PARIS: Le président français Emmanuel Macron a reçu mardi les syndicats agricoles pour parler de l'accord UE-Mercosur, auquel ils sont opposés, tandis que des axes routiers sont toujours bloqués pour protester contre le traitement par les autorités de l'épizootie de dermatose bovine.

"L'objet du rendez-vous, c'était d'essayer d'éteindre un peu le feu qui est partout dans les campagnes", a souligné Stéphane Galais, porte-parole national de la Confédération paysanne - un syndicat classé à gauche -, à la sortie de la rencontre, ajoutant qu'il fallait pour cela "des mesures structurelles fortes".

Les syndicats disent avoir par ailleurs rappelé au chef de l'Etat "l'extrême tension" et la "colère" du monde agricole et que des réponses étaient attendues "dès les premiers jours de janvier" sur le Mercosur mais aussi sur les crises sanitaires, au premier rang desquelles la dermatose bovine et la grippe aviaire.

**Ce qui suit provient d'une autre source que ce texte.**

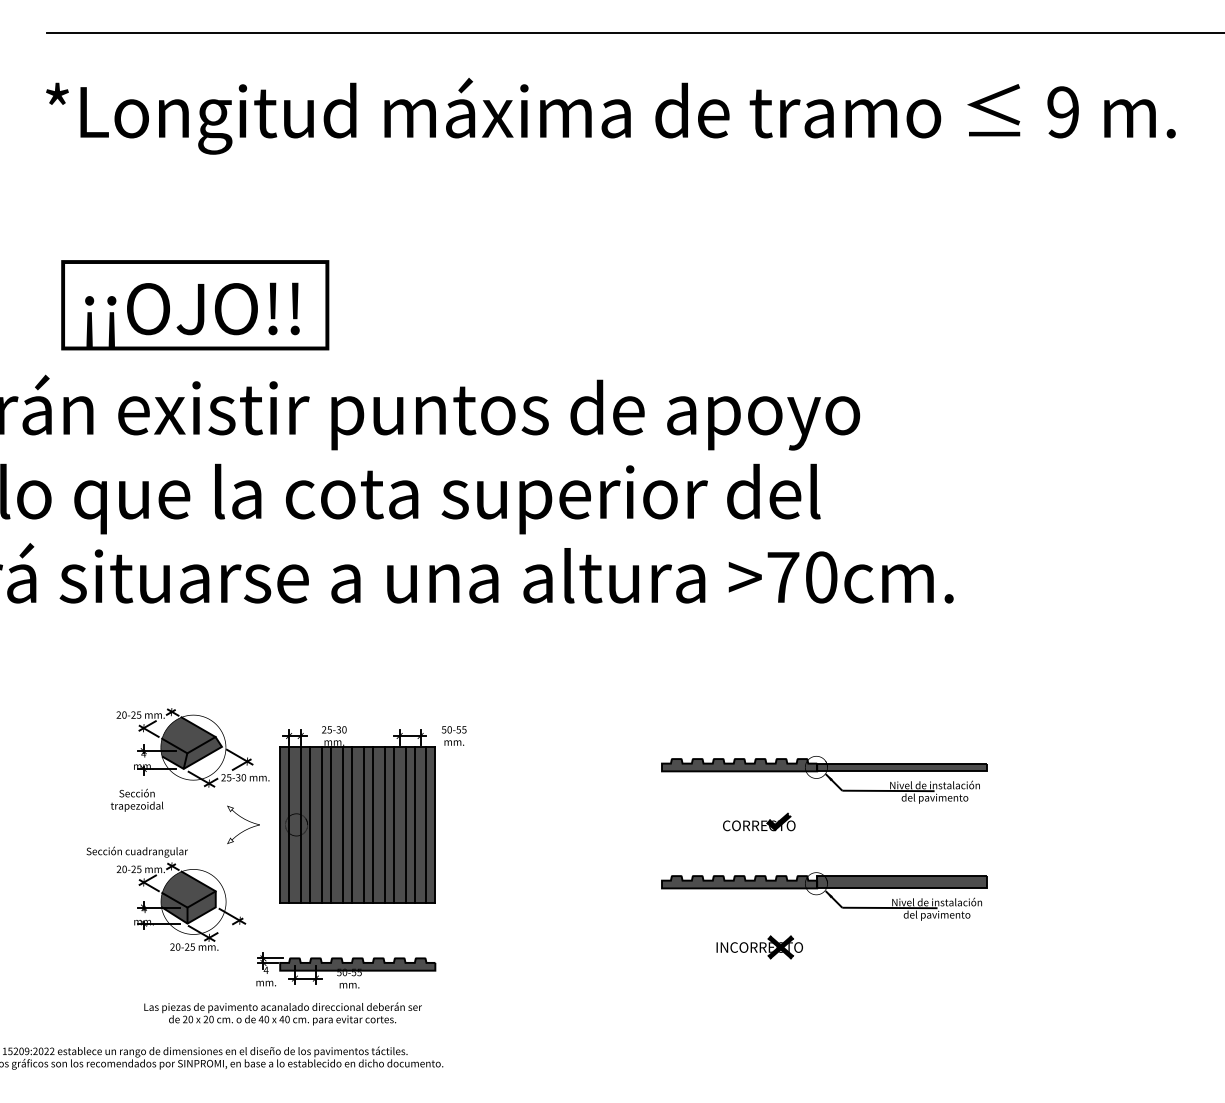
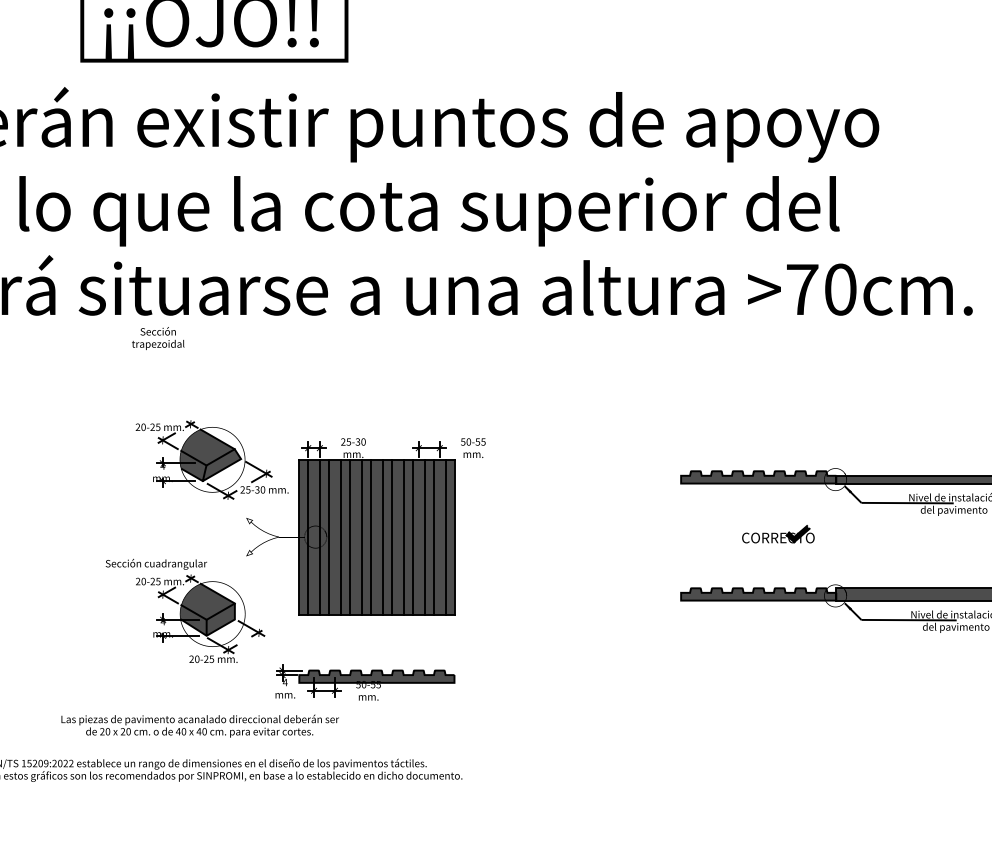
text: (136, 799) -> (157, 337), moved
part: (759, 947) -> (778, 659), removed
text: (282, 1013) -> (199, 725), moved

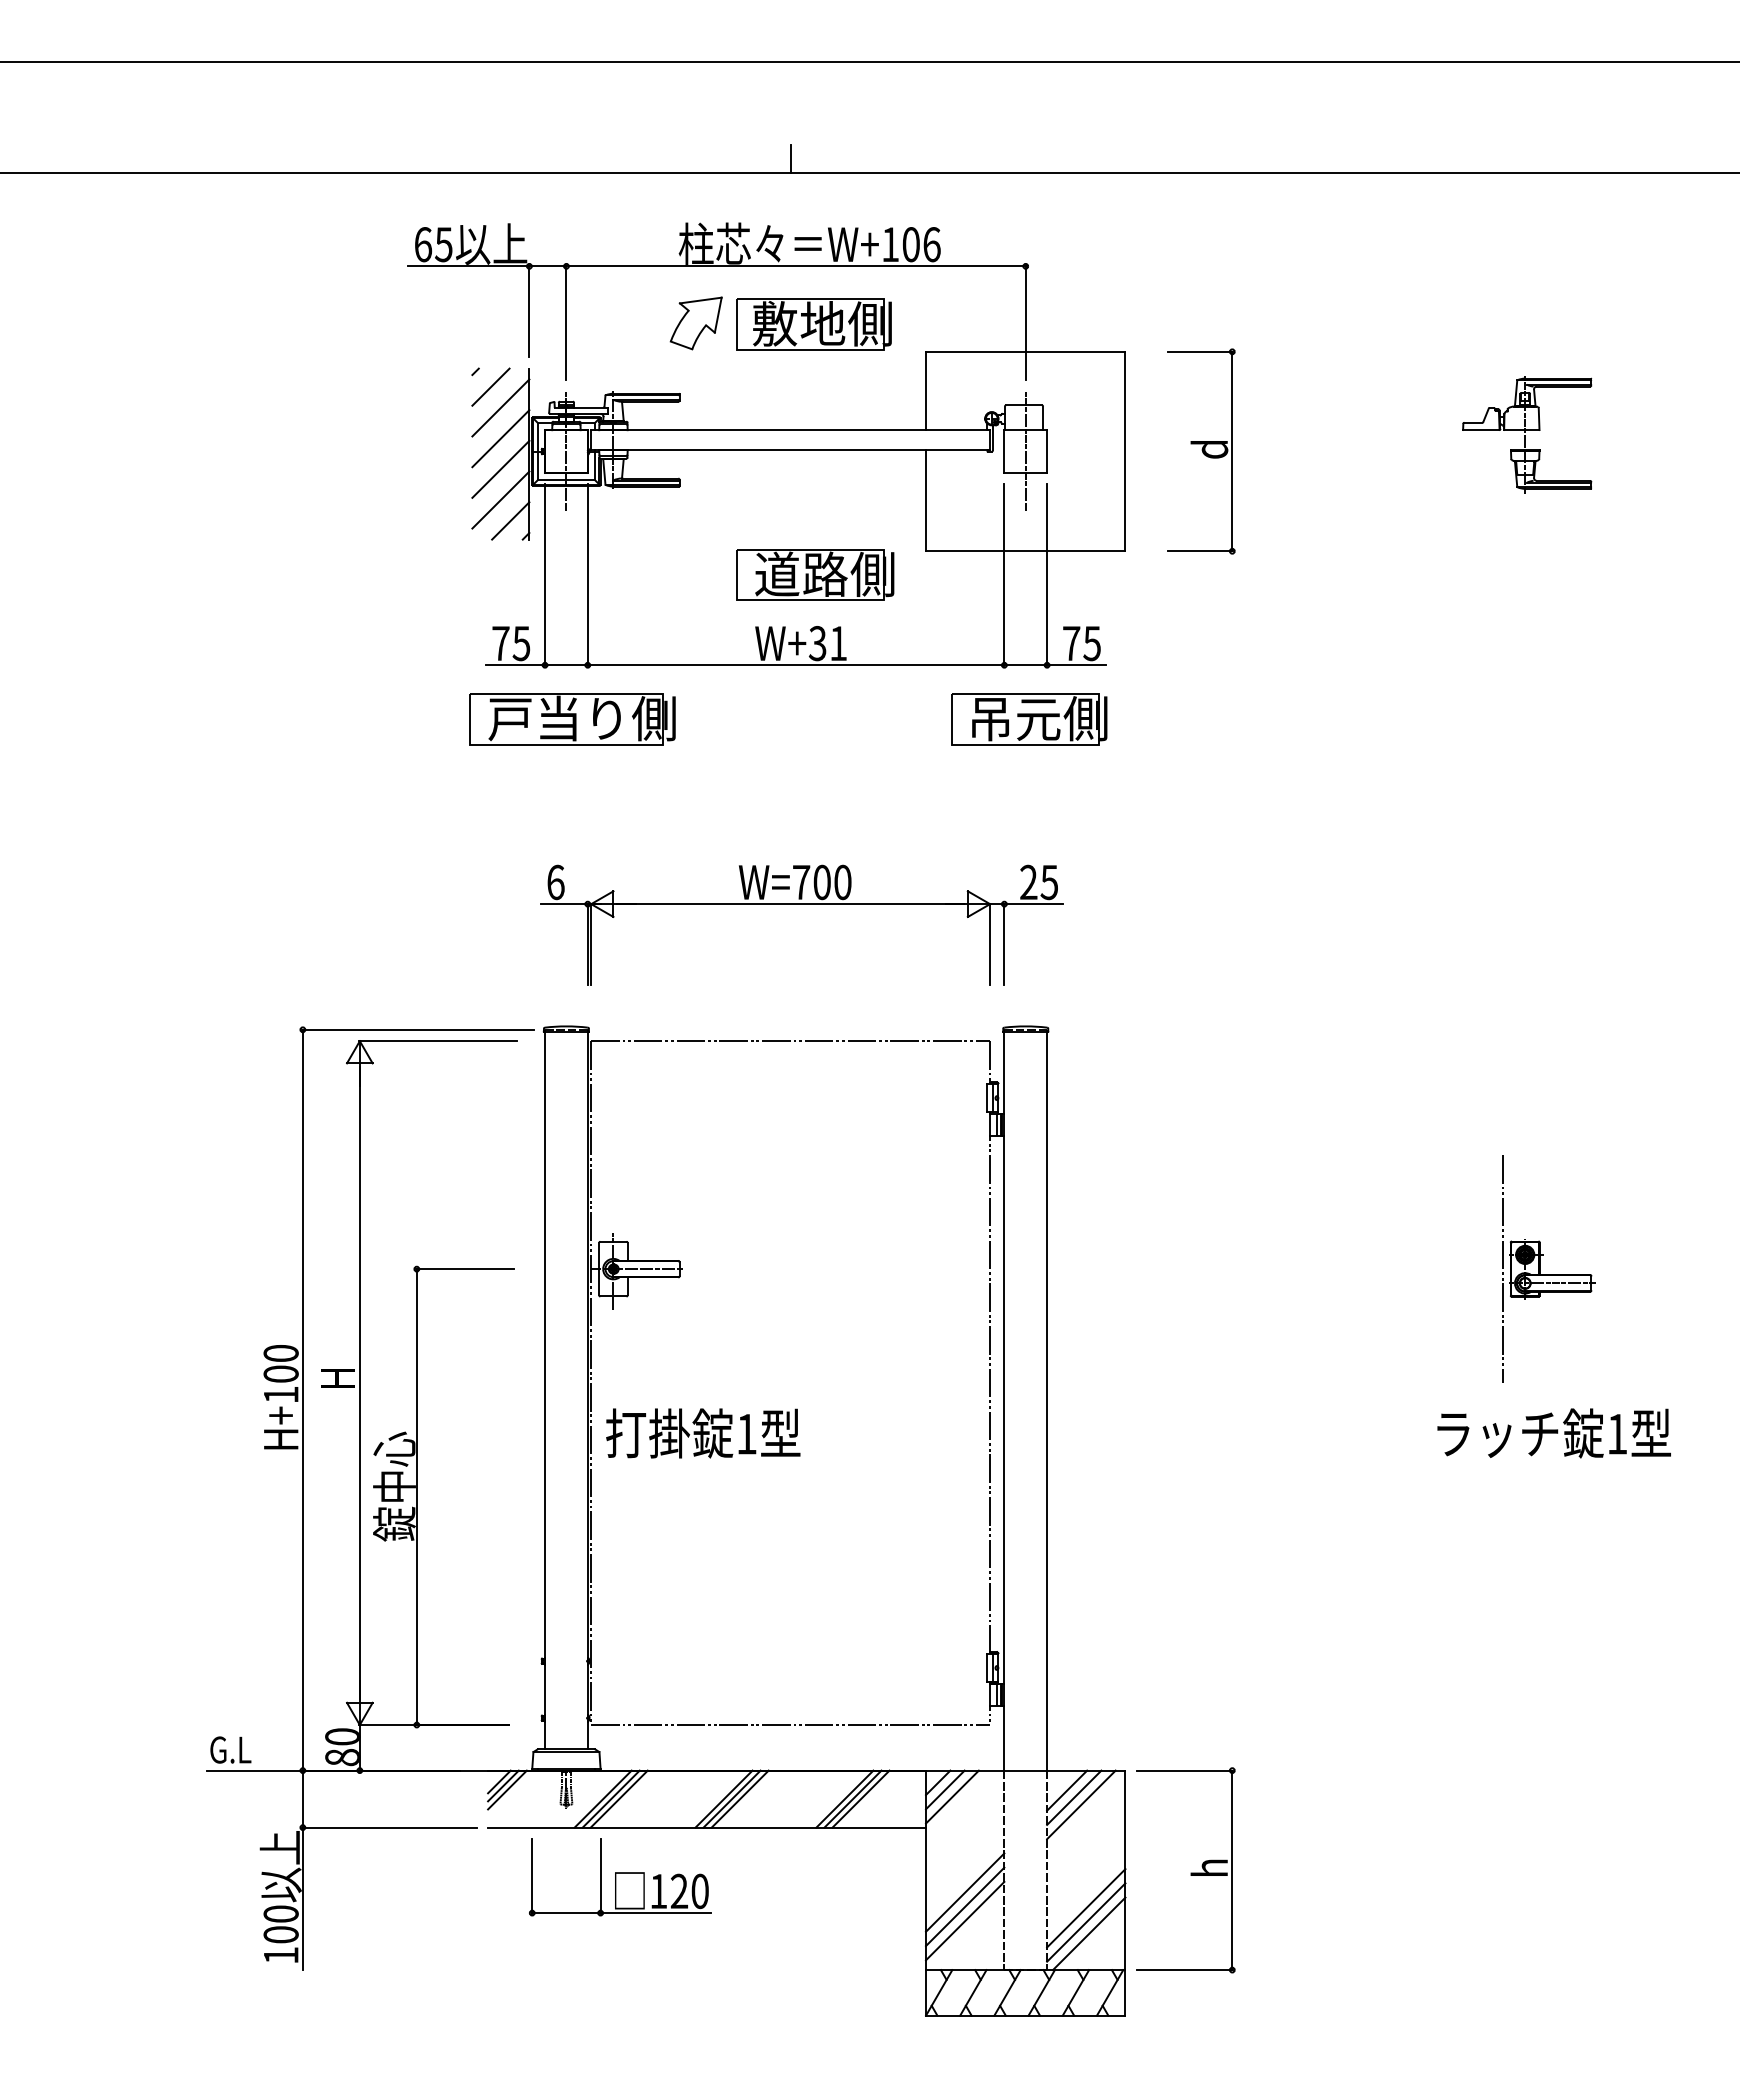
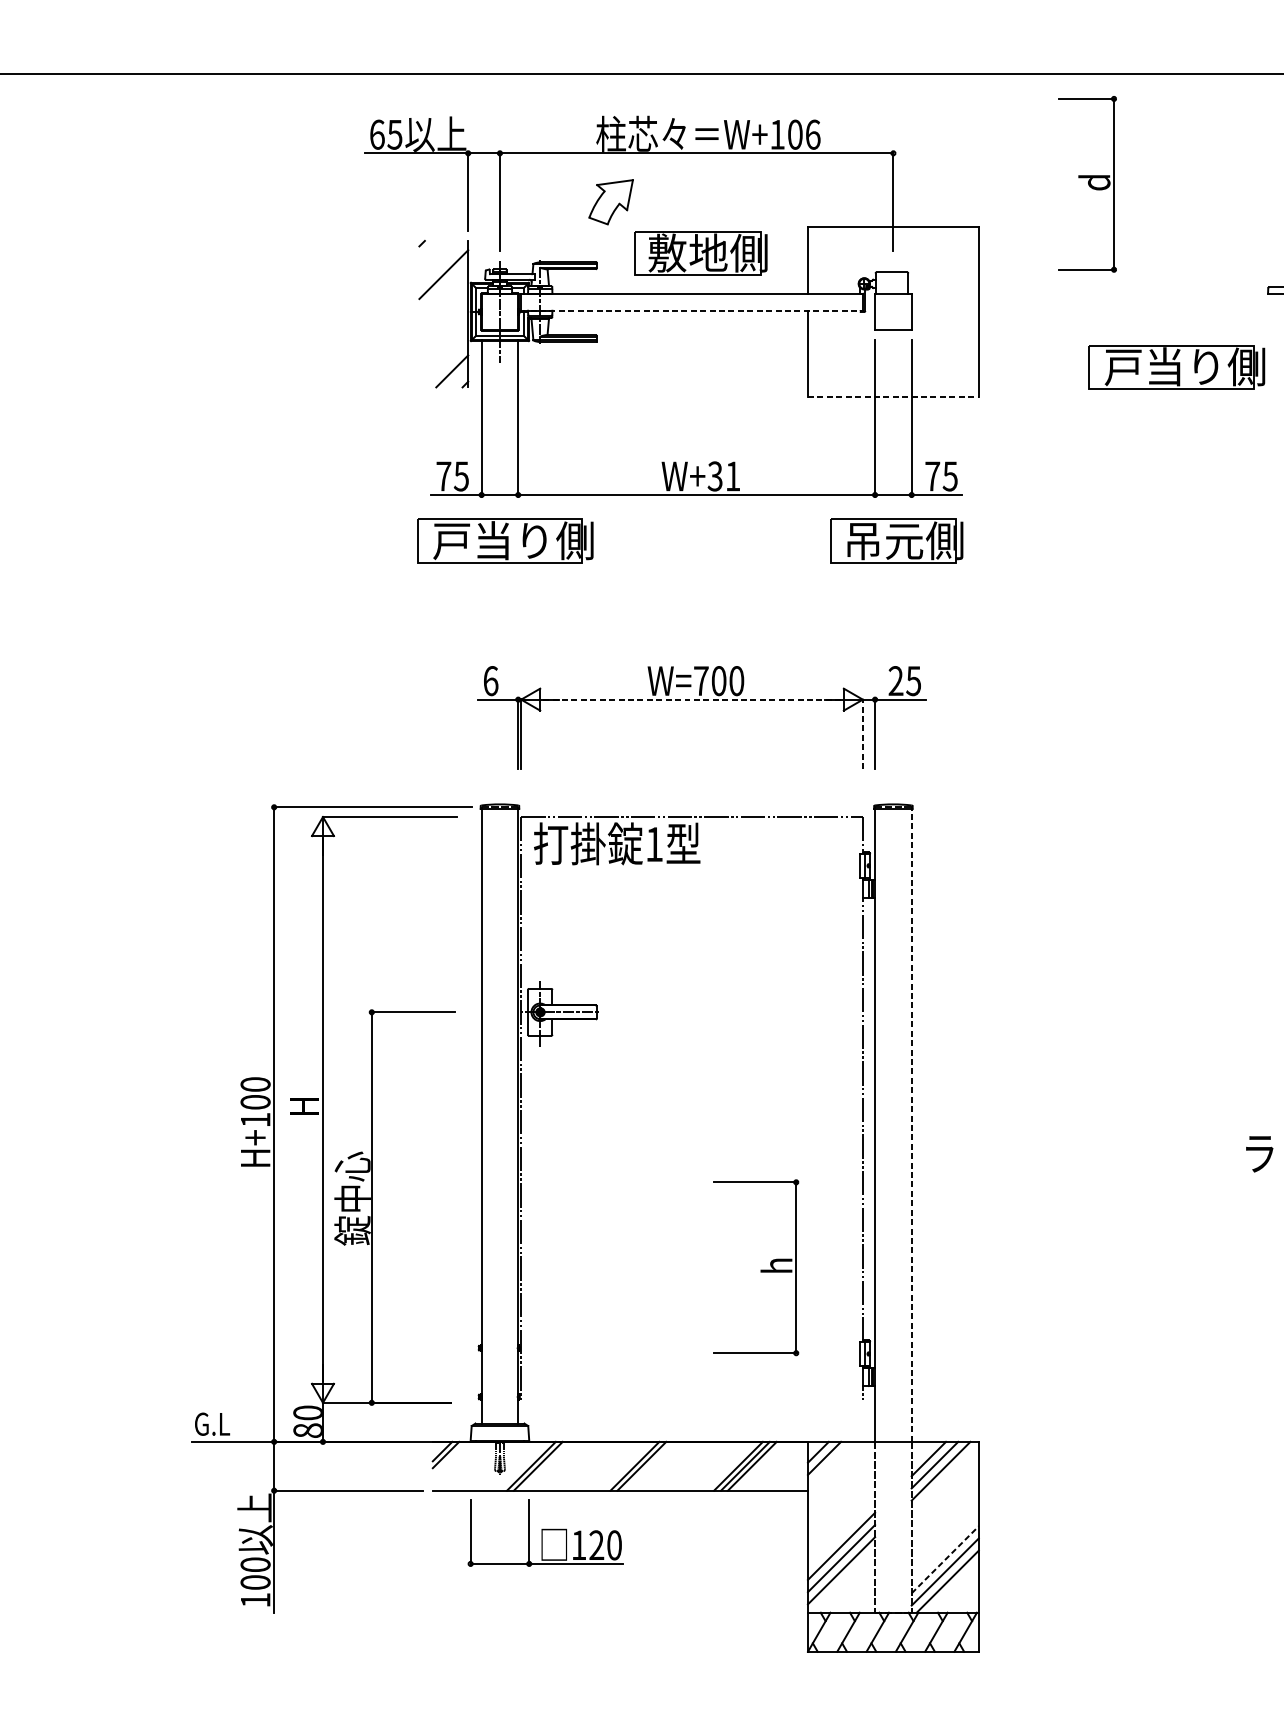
line: (790, 158) -> (691, 60), removed
part: (813, 324) -> (700, 253), moved
line: (490, 386) -> (434, 256), removed
line: (500, 438) -> (443, 300), removed
line: (791, 450) -> (692, 311), solid -> dashed
line: (1025, 451) -> (893, 311), removed
part: (1201, 451) -> (1087, 184), moved
line: (500, 468) -> (443, 326), removed
line: (500, 499) -> (443, 353), removed
part: (1356, 516) -> (1176, 367), added
line: (1025, 551) -> (893, 397), solid -> dashed
part: (815, 574) -> (713, 417), removed
line: (790, 904) -> (691, 699), solid -> dashed
line: (990, 944) -> (863, 734), solid -> dashed
line: (1047, 1400) -> (912, 1124), solid -> dashed
text: (703, 1433) -> (617, 843), moved
line: (790, 1725) -> (691, 1403), removed
line: (507, 1789) -> (449, 1458), removed
line: (952, 1796) -> (830, 1464), removed
line: (618, 1798) -> (544, 1465), removed
line: (739, 1798) -> (648, 1465), removed
part: (1185, 1870) -> (756, 1267), moved
line: (1086, 1907) -> (945, 1559), solid -> dashed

C'était la première rencontre entre le chef de l'Etat et les syndicats agricoles depuis début décembre et l'amorce de la crise qui secoue l'élevage français, face à la dermatose nodulaire contagieuse (DNC).

C'était aussi la première depuis l'annonce, jeudi dernier, du report a priori au 12 janvier de la signature du traité décrié entre l'UE et des pays du Mercosur.

Cet accord faciliterait l'entrée en Europe de viande, sucre, riz, miel et soja sud-américains, ce qui inquiète les filières concernées, lesquelles affirment que ces produits ne respectent pas les mêmes normes que les produits européens.

L'accord permettrait en revanche aux Européens d'exporter davantage de véhicules, machines, vins et spiritueux en Amérique du Sud.

Sur le terrain, la mobilisation a connu un léger regain mardi (53 actions mobilisant 1.600 personnes, selon le ministère de l'Intérieur) par rapport à lundi (35 actions mobilisant 1.200 personnes), mais elle reste nettement inférieure à celle de la semaine dernière (110 actions jeudi).

Certains agriculteurs sont mobilisés depuis plus de 10 jours, notamment contre l'abattage total des troupeaux dans lesquels des cas de DNC sont détectés dans le Sud-Ouest.

Mardi, le ministère de l'Agriculture a confirmé un nouveau cas de la maladie en Haute-Garonne, portant le bilan total à 115 foyers enregistrés depuis juin en France. Ce dernier troupeau concerné a été abattu.

Dans le Sud-Ouest, des blocages d'autoroute étaient notamment maintenus sur l'A63 près de Bordeaux ou sur l'A64 au sud de Toulouse ou près de Bayonne.

Au sud de Bordeaux, les manifestants de la branche locale du syndicat Coordination rurale - classé à droite - ont dit vouloir organiser un réveillon et une messe de Noël mercredi soir sur leur barrage, à l'instar des agriculteurs mobilisés près de Toulouse.